=== Begin Enclosure ===

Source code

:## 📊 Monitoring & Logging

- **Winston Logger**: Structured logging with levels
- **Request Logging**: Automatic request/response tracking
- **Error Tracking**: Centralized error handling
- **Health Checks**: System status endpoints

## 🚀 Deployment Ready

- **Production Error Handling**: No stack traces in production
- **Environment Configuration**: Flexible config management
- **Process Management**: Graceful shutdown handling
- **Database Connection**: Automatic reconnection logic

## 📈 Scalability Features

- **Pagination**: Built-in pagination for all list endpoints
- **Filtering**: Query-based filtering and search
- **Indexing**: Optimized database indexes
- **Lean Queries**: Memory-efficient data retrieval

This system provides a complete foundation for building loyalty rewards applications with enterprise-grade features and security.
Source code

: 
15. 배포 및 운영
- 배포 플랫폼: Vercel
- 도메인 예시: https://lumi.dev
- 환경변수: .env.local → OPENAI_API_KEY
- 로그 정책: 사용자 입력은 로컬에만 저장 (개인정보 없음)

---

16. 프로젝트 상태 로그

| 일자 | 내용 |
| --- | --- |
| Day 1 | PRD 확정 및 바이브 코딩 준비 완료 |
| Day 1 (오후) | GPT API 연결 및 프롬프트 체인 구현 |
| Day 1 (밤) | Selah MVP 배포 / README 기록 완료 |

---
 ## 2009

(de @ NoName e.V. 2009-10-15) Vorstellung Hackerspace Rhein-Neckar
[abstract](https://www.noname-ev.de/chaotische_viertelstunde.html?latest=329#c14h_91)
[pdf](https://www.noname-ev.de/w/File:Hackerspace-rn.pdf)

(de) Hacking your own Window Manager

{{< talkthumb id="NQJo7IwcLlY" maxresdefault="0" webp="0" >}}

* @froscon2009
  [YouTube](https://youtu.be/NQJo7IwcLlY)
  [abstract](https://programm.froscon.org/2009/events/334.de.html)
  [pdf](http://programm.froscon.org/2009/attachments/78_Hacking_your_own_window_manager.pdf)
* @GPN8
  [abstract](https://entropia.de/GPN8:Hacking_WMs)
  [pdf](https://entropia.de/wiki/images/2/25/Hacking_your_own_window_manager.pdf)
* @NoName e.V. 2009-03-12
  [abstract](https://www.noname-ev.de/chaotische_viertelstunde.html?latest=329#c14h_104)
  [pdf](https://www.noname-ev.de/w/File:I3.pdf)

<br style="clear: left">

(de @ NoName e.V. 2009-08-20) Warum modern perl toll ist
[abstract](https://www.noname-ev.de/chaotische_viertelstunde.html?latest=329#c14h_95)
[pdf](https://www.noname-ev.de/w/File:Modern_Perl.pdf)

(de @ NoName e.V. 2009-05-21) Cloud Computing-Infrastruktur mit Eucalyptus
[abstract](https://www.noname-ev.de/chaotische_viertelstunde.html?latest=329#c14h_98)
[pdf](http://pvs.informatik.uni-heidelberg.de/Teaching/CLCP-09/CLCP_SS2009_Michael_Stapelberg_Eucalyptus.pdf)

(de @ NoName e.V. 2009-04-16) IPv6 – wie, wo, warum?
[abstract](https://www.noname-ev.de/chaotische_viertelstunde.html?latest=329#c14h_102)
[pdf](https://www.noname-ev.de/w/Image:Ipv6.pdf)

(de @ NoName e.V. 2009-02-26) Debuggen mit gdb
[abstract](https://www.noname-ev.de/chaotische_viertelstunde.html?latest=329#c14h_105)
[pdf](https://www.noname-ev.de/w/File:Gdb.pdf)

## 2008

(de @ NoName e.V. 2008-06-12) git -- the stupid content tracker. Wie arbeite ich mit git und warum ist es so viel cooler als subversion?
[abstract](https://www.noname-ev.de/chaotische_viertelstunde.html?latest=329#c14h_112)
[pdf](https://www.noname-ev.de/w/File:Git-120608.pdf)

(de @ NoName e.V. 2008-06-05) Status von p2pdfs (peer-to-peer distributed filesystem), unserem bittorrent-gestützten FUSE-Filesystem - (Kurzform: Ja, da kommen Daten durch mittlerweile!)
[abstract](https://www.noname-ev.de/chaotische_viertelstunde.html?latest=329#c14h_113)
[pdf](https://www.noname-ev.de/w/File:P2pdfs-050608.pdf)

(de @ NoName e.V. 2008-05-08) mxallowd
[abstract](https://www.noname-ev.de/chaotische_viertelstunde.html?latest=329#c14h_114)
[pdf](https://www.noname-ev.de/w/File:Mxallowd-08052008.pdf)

=== End Enclosure ===

» **TASK PROMPT**: Your answer must be the lines from the first line of the entries above through the line that contains "- **Environment Configuration**: Flexible", written out exactly.

» **EXPECTED OUTPUT**:
Source code

:## 📊 Monitoring & Logging

- **Winston Logger**: Structured logging with levels
- **Request Logging**: Automatic request/response tracking
- **Error Tracking**: Centralized error handling
- **Health Checks**: System status endpoints

## 🚀 Deployment Ready

- **Production Error Handling**: No stack traces in production
- **Environment Configuration**: Flexible config management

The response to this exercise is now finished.